══ EXERCISE INPUTS ══
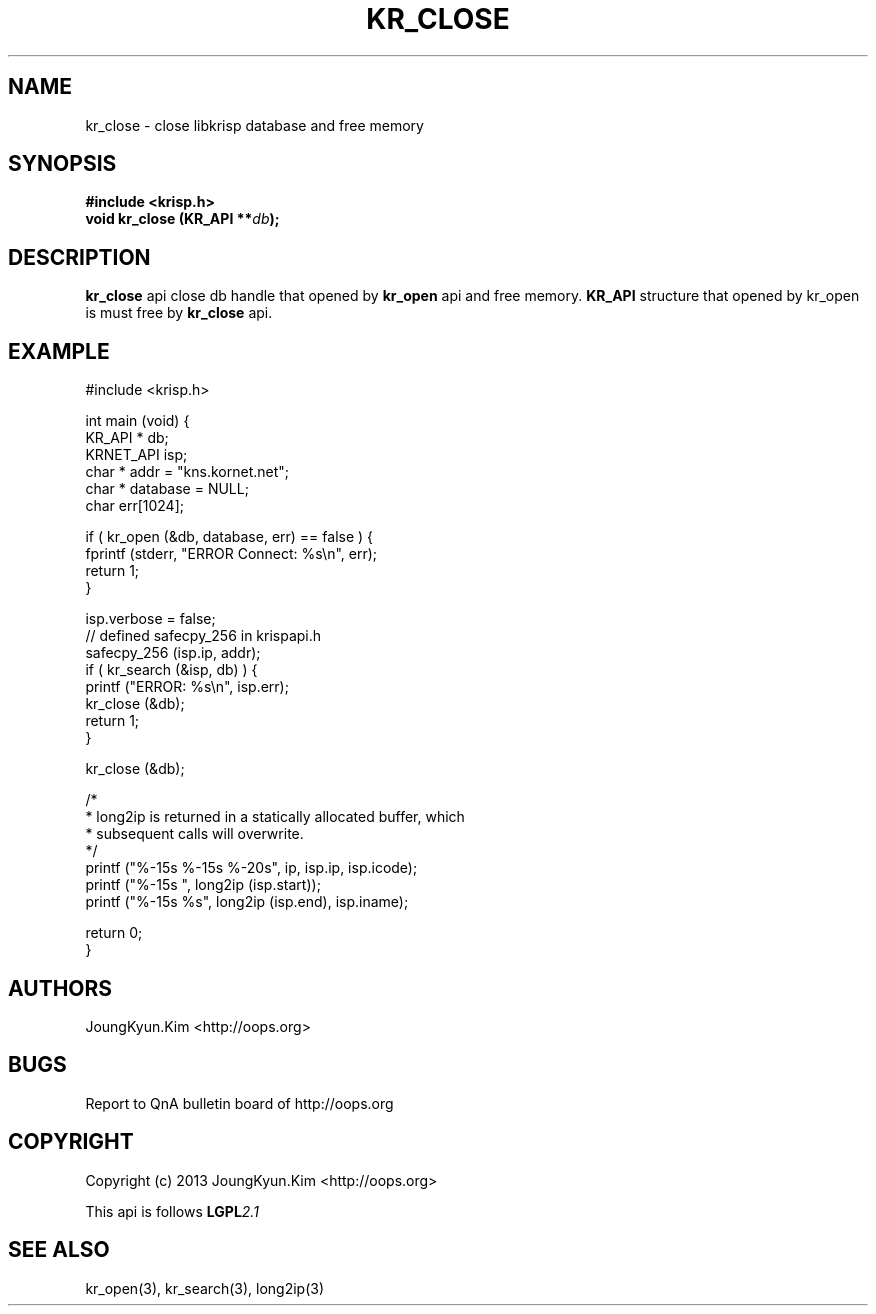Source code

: .TH KR_CLOSE 3 "11 Jan 2011"

.SH NAME
kr_close \- close libkrisp database and free memory
.SH SYNOPSIS
.BI "#include <krisp.h>"
.br
.BI "void kr_close (KR_API **" db ");"

.SH DESCRIPTION
.BI kr_close
api close db handle that opened by
.BI kr_open
api and free memory.
.BI KR_API
structure that opened by kr_open is must free by
.BI kr_close
api.
.PP

.SH EXAMPLE
.nf
#include <krisp.h>

int main (void) {
    KR_API * db;
    KRNET_API isp;
    char * addr = "kns.kornet.net";
    char * database = NULL;
    char err[1024];

    if ( kr_open (&db, database, err) == false ) {
        fprintf (stderr, "ERROR Connect: %s\\n", err);
        return 1;
    }

    isp.verbose = false;
    // defined safecpy_256 in krispapi.h
    safecpy_256 (isp.ip, addr);
    if ( kr_search (&isp, db) ) {
        printf ("ERROR: %s\\n", isp.err);
        kr_close (&db);
        return 1;
    }

    kr_close (&db);

    /*
     * long2ip is returned in a statically allocated buffer, which
     * subsequent calls will overwrite.
     */
    printf ("%-15s %-15s %-20s", ip, isp.ip, isp.icode);
    printf ("%-15s ", long2ip (isp.start));
    printf ("%-15s %s", long2ip (isp.end), isp.iname);

    return 0;
}
.fi

.SH AUTHORS
JoungKyun.Kim <http://oops.org>

.SH BUGS
Report to QnA bulletin board of http://oops.org

.SH COPYRIGHT
Copyright (c) 2013 JoungKyun.Kim <http://oops.org>

This api is follows
.BI LGPL 2.1

.SH "SEE ALSO"
kr_open(3), kr_search(3), long2ip(3)
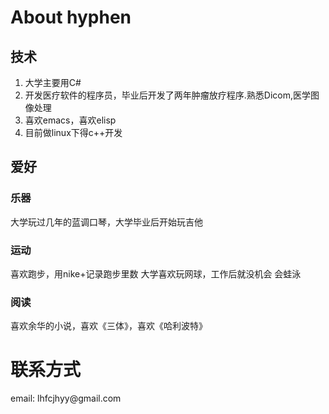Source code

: #+TITLE: 
#+OPTIONS:     H:3 num:nil toc:t \n:nil @:t ::t |:t ^:nil -:t f:t *:t <:t
* About hyphen

** 技术
1. 大学主要用C#
2. 开发医疗软件的程序员，毕业后开发了两年肿瘤放疗程序.熟悉Dicom,医学图像处理
3. 喜欢emacs，喜欢elisp
4. 目前做linux下得c++开发
** 爱好
*** 乐器
大学玩过几年的蓝调口琴，大学毕业后开始玩吉他
*** 运动
喜欢跑步，用nike+记录跑步里数
大学喜欢玩网球，工作后就没机会
会蛙泳
*** 阅读
喜欢余华的小说，喜欢《三体》，喜欢《哈利波特》
* 联系方式
email: lhfcjhyy@gmail.com

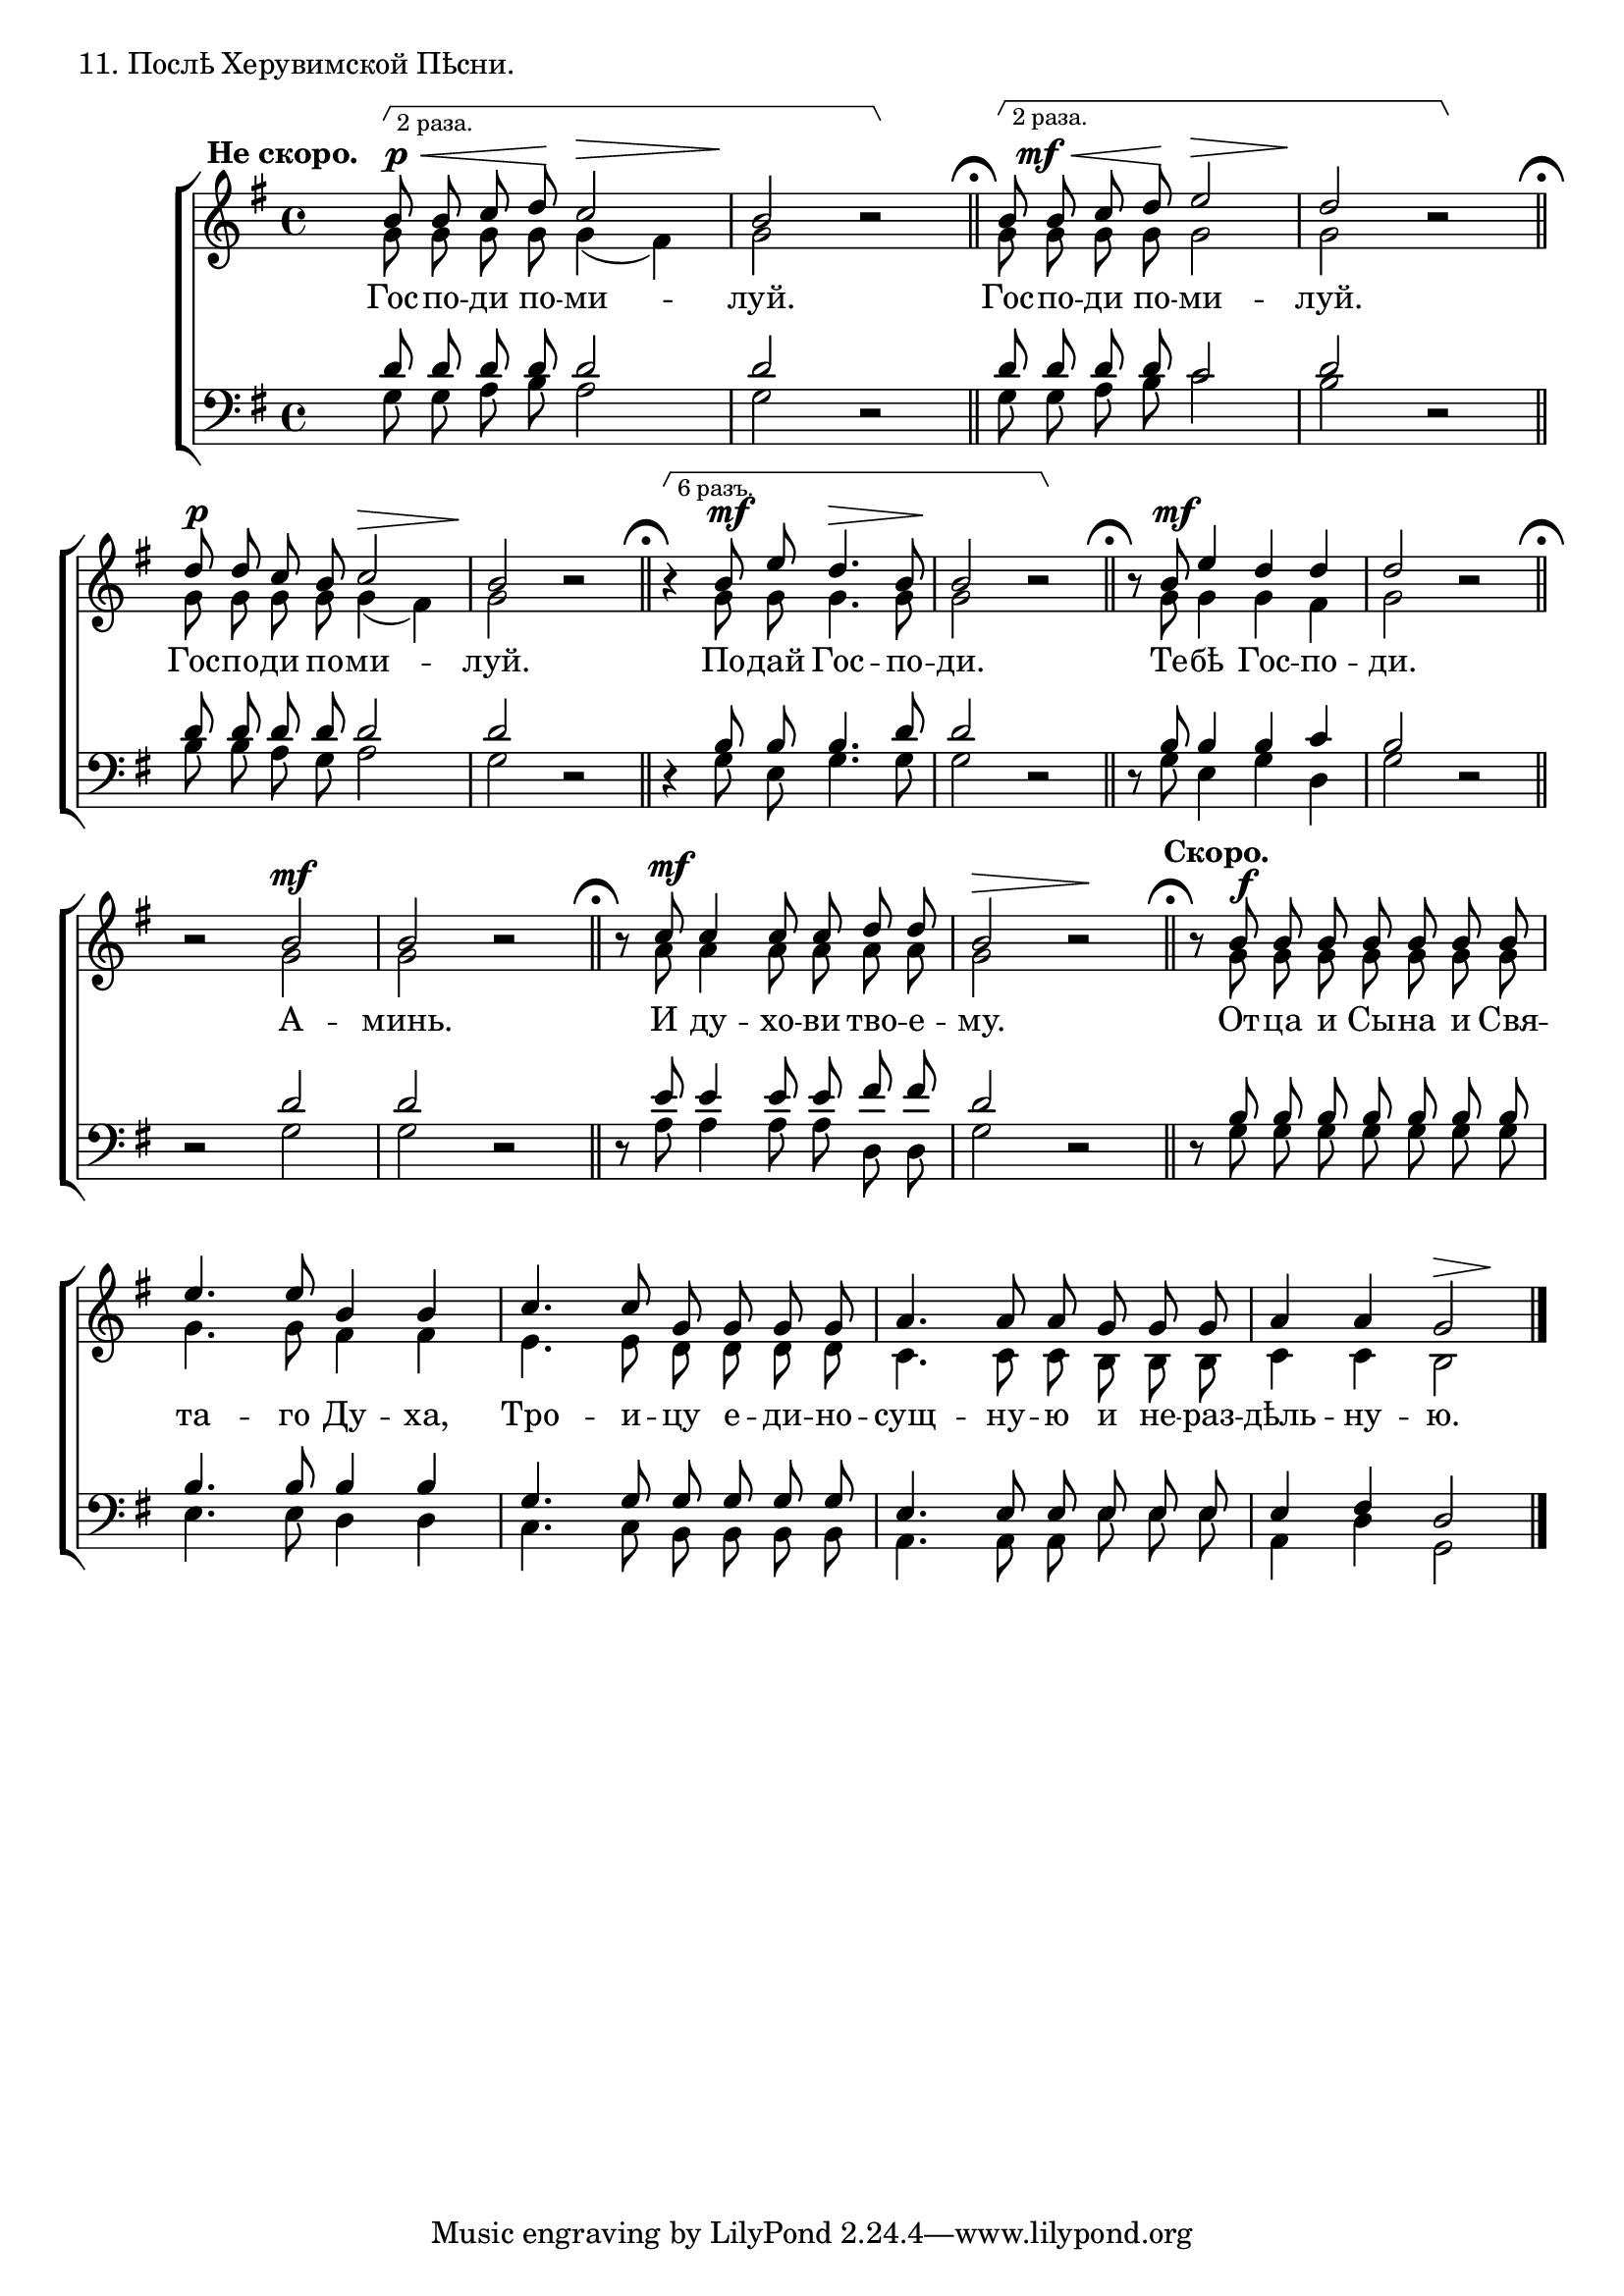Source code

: dtDown = { \once\override DynamicText #'extra-offset = #'(0 . -0.5) }
hpDown = { \once\override Hairpin #'extra-offset = #'(0 . -0.5) }
hpUp = { \once\override Hairpin #'extra-offset = #'(0 . 0.5) }

sopNotes = {
	b'8 b'8 c''8 d''8 c''2 | b'2 r2 | b'8 b'8 c''8 d''8 e''2 | d''2 r2 |
	
	d''8 d''8 c''8 b'8 c''2 | b'2 r2 | r4 b'8 e''8 d''4. b'8 | b'2 r2 | r8 b'8 e''4 d''4 d''4 | d''2 r2 |
	r2 b'2 | b'2 r2 | r8 c''8 c''4 c''8 c''8 d''8 d''8 | b'2 r2 | r8 b'8 b'8 b'8 b'8 b'8 b'8 b'8 |
	e''4. e''8 b'4 b'4 | c''4. c''8 g'8 g'8 g'8 g'8 | a'4. a'8 a'8 g'8 g'8 g'8 | a'4 a'4 g'2 |
}
altNotes = {
	g'8 g'8 g'8 g'8 g'4( fis'4) | g'2 r2 | g'8 g'8 g'8 g'8 g'2 | g'2 r2 |
	
	g'8 g'8 g'8 g'8 g'4( fis'4) | g'2 r2 | r4 g'8 g'8 g'4. g'8 | g'2 r2 | r8 g'8 g'4 g'4 fis'4 | g'2 r2 |
	r2 g'2 | g'2 r2 | r8 a'8 a'4 a'8 a'8 a'8 a'8 | g'2 r2 | r8 g'8 g'8 g'8 g'8 g'8 g'8 g'8 |
	g'4. g'8 fis'4 fis'4 | e'4. e'8 d'8 d'8 d'8 d'8 | c'4. c'8 c'8 b8 b8 b8 | c'4 c'4 b2 |
}
tenNotes = {
	d'8 d'8 d'8 d'8 d'2 | d'2 r2 | d'8 d'8 d'8 d'8 c'2 | d'2 r2 |
	
	d'8 d'8 d'8 d'8 d'2 | d'2 r2 | r4 b8 b8 b4. d'8 | d'2 r2 | r8 b8 b4 b4 c'4 | b2 r2 |
	r2 d'2 | d'2 r2 | r8 e'8 e'4 e'8 e'8 fis'8 fis'8 | d'2 r2 | r8 b8 b8 b8 b8 b8 b8 b8 |
	b4. b8 b4 b4 | g4. g8 g8 g8 g8 g8 | e4. e8 e8 e8 e8 e8 | e4 fis4 d2 |
}
basNotes = {
	g8 g8 a8 b8 a2 | g2 r2 | g8 g8 a8 b8 c'2 | b2 r2 |
	
	b8 b8 a8 g8 a2 | g2 r2 | r4 g8 e8 g4. g8 | g2 r2 | r8 g8 e4 g4 d4 | g2 r2 |
	r2 g2 | g2 r2 | r8 a8 a4 a8 a8 d8 d8 | g2 r2 | r8 g8 g8 g8 g8 g8 g8 g8 |
	e4. e8 d4 d4 | c4. c8 b,8 b, b, b, | a,4. a,8 a,8 e8 e8 e8 | a,4 d4 g,2 |
}
dyn = {
	\set hairpinToBarline = ##f
	\override Score.RehearsalMark #'break-visibility = #begin-of-line-invisible
	s1*0^\markup{"" \translate #'(-14 . 0) \bold "Не скоро."}
	\dtDown \hpDown \once\override TextScript #'extra-offset = #'(1 . 0) s4.\p\<\startGroup^\markup{ \tiny "2 раза." } s8\! \hpUp s2\> | s2.\! s4\stopGroup \bar "||" \mark\markup{ \musicglyph #"scripts.ufermata" }
	\once\override DynamicText #'X-offset = #1.5 \dtDown \hpDown \once\override TextScript #'extra-offset = #'(1 . 0) s4.\mf\<\startGroup^\markup{ \tiny "2 раза." } s8\! s2\> | s2.\! s4\stopGroup \bar "||" \mark\markup{ \musicglyph #"scripts.ufermata" }
	
	s2\p s2\> | \noBreak s1\! \bar "||" \mark\markup{ \musicglyph #"scripts.ufermata" }
	\once\override TextScript #'extra-offset = #'(1 . 0) s4\startGroup^\markup{ \tiny "6 разъ." } s4\mf s2\> | \noBreak s2.\! s4\stopGroup \bar "||" \mark\markup{ \musicglyph #"scripts.ufermata" }
	s8 s8\mf s2. | \noBreak s1 \bar "||" \mark\markup{ \musicglyph #"scripts.ufermata" }
	
	s2 s2\mf | \noBreak s1 \bar "||" \mark\markup{ \musicglyph #"scripts.ufermata" }
	s8 s8\mf s2. | \noBreak s2\> s2\! \bar "||" \mark\markup{ \musicglyph #"scripts.ufermata" }
	s8^\markup{"" \translate #'(-2 . 0) \bold "Скоро."} s8\f s2. |
	
	s1*3 | s2 s4\> s4\! \bar "|."
}

text = \lyricmode {
	Гос -- по -- ди по -- ми -- луй. Гос -- по -- ди по -- ми -- луй.
	Гос -- по -- ди по -- ми -- луй. По -- дай Гос -- по -- ди. Те -- бѣ Гос -- по -- ди.
	А -- минь. И ду -- хо -- ви тво -- е -- му. От -- ца и Сы -- на и Свя --
	та -- го Ду -- ха, Тро -- и -- цу е -- ди -- но -- сущ -- ну -- ю и не -- раз -- дѣль -- ну -- ю.
}

\score {
	\new ChoirStaff <<
		\new Staff = trebStaff \with { \consists Mark_engraver } {
			\clef treble \time 4/4 \key g \major
			<<
			\new Voice { \dynamicUp \dyn }
			\new Voice = sopVoice { \override Rest #'staff-position = #0 \autoBeamOff \voiceOne \sopNotes }
			\new Voice = altVoice { \override Rest #'transparent = ##t   \autoBeamOff \voiceTwo \altNotes }
			>>
		}
		\new Lyrics \lyricsto sopVoice { \text }
		\new Staff = bassStaff {
			\clef bass \time 4/4 \key g \major
			<<
			\new Voice = tenVoice { \override Rest #'transparent = ##t   \autoBeamOff \voiceOne \tenNotes }
			\new Voice = basVoice { \override Rest #'staff-position = #0 \autoBeamOff \voiceTwo \basNotes }
			>>
		}
 	>>
	\layout {
		system-count = 4
		\context {
			\Score
			\remove Bar_number_engraver
			\remove Mark_engraver
			\override NonMusicalPaperColumn #'line-break-system-details = #'((alignment-offsets . (0 -8 -15.5)))
		}
		\context {
			\Staff
			\consists Horizontal_bracket_engraver
			\override RehearsalMark #'outside-staff-priority = #-1000
			\override HorizontalBracket #'direction = #UP
			\override HorizontalBracket #'outside-staff-priority = #1000
			\override HorizontalBracket #'extra-offset = #'(0 . -1)
		}
	}
	\header { piece = "11. Послѣ Херувимской Пѣсни." }
}
\score {
  <<
    \new Staff  {
      \set Staff.midiInstrument = "oboe"
      \new Voice { \sopNotes }
    }
    \new Staff {
      \set Staff.midiInstrument = "violin"
      \new Voice { \altNotes }
    }
    \context Staff {
      \set Staff.midiInstrument = "viola"
      \new Voice { \tenNotes }
    }
    \context Staff {
      \set Staff.midiInstrument = "cello"
      \new Voice { \basNotes }
    }
  >>
  \midi {
    \context {
      \Score
      tempoWholesPerMinute = #(ly:make-moment 76 4)
    }
  }
}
═══
The answer should contain nothing but the lines from the top of the data above through the line containing "Hairpin #'extra-offset = #'(0 . -0.5)", copied exactly, with no images.

*RESULT BELOW*.
Source code

: .TH KR_CLOSE 3 "11 Jan 2011"

.SH NAME
kr_close \- close libkrisp database and free memory
.SH SYNOPSIS
.BI "#include <krisp.h>"
.br
.BI "void kr_close (KR_API **" db ");"

.SH DESCRIPTION
.BI kr_close
api close db handle that opened by
.BI kr_open
api and free memory.
.BI KR_API
structure that opened by kr_open is must free by
.BI kr_close
api.
.PP

.SH EXAMPLE
.nf
#include <krisp.h>

int main (void) {
    KR_API * db;
    KRNET_API isp;
    char * addr = "kns.kornet.net";
    char * database = NULL;
    char err[1024];

    if ( kr_open (&db, database, err) == false ) {
        fprintf (stderr, "ERROR Connect: %s\\n", err);
        return 1;
    }

    isp.verbose = false;
    // defined safecpy_256 in krispapi.h
    safecpy_256 (isp.ip, addr);
    if ( kr_search (&isp, db) ) {
        printf ("ERROR: %s\\n", isp.err);
        kr_close (&db);
        return 1;
    }

    kr_close (&db);

    /*
     * long2ip is returned in a statically allocated buffer, which
     * subsequent calls will overwrite.
     */
    printf ("%-15s %-15s %-20s", ip, isp.ip, isp.icode);
    printf ("%-15s ", long2ip (isp.start));
    printf ("%-15s %s", long2ip (isp.end), isp.iname);

    return 0;
}
.fi

.SH AUTHORS
JoungKyun.Kim <http://oops.org>

.SH BUGS
Report to QnA bulletin board of http://oops.org

.SH COPYRIGHT
Copyright (c) 2013 JoungKyun.Kim <http://oops.org>

This api is follows
.BI LGPL 2.1

.SH "SEE ALSO"
kr_open(3), kr_search(3), long2ip(3)
Source code

: #+TITLE: 
#+OPTIONS:     H:3 num:nil toc:t \n:nil @:t ::t |:t ^:nil -:t f:t *:t <:t
* About hyphen

** 技术
1. 大学主要用C#
2. 开发医疗软件的程序员，毕业后开发了两年肿瘤放疗程序.熟悉Dicom,医学图像处理
3. 喜欢emacs，喜欢elisp
4. 目前做linux下得c++开发
** 爱好
*** 乐器
大学玩过几年的蓝调口琴，大学毕业后开始玩吉他
*** 运动
喜欢跑步，用nike+记录跑步里数
大学喜欢玩网球，工作后就没机会
会蛙泳
*** 阅读
喜欢余华的小说，喜欢《三体》，喜欢《哈利波特》
* 联系方式
email: lhfcjhyy@gmail.com

Source code

: dtDown = { \once\override DynamicText #'extra-offset = #'(0 . -0.5) }
hpDown = { \once\override Hairpin #'extra-offset = #'(0 . -0.5) }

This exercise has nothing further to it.